Será espíritu de los tiempos o pura coincidencia, pero cuando estaba a medio redactar esta entrada he visto que el estupendo blog de José Antonio Millán Libros y Bitios le dedica hoy una entrada a este mismo tema. Aprovecho pues los enlaces que facilita para incluir aquí también algunas pinceladas de cómo afrontan la siempre espinosa (y ahora aún más) cuestión de la subsistencia los escritores. Aunque como dice Agustín Fernández Mallo "¡Los novelistas afectados por la crisis! Es paródico. Los novelistas simpre están en crisis".

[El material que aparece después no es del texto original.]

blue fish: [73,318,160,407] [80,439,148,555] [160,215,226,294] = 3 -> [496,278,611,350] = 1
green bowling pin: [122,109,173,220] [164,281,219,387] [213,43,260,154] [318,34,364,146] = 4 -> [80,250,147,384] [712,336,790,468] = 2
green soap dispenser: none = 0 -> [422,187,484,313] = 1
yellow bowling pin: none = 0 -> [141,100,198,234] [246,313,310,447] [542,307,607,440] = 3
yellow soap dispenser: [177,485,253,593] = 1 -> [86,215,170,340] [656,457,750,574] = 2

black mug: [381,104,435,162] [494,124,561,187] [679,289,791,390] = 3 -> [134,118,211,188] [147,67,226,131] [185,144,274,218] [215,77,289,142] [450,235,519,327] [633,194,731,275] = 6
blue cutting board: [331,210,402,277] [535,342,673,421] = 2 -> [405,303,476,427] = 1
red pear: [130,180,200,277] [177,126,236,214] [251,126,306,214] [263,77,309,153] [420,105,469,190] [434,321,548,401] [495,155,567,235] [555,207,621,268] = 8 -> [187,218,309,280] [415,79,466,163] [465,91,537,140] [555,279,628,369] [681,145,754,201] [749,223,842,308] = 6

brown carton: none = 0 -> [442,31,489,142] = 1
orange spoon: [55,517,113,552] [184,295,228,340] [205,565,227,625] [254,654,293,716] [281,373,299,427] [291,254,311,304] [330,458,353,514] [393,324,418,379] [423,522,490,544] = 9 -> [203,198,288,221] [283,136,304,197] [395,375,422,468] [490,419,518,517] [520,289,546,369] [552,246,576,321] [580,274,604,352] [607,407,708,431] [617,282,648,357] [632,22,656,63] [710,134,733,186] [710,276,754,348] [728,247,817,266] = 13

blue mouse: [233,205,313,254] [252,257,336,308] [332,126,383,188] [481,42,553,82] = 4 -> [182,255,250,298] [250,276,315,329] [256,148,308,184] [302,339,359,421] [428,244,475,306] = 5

Por su parte, Antonio Orejudo opina con ironía que "De hecho, para ganar dinero conviene no escribir demasiados libros. Los libros quitan mucho tiempo a los bolos, que es la actividad verdaderamente lucrativa”.  Y es que no conviene esforzarse demasiado, porque  el escritor que gana mucho dinero está mal visto. "A la gente le gusta que los países pobres sean exóticos, igual que le gusta que los autores que no vendemos tanto seamos exóticos, bohemios y esas cosas. Si nos ven de corbata, como si fuéramos Carlos Fuentes, ya no les mola, les parece sospechoso: como si van a un viaje de aventura y resulta que hay hoteles de cinco estrellas y solomillo, en lugar de comer hormigas”, dice Rafael Reig. Duro oficio éste, que por un lado no es tal, porque de él no se vive, y por otro, cuando se convierte en saneada fuente de ingresos está mal visto.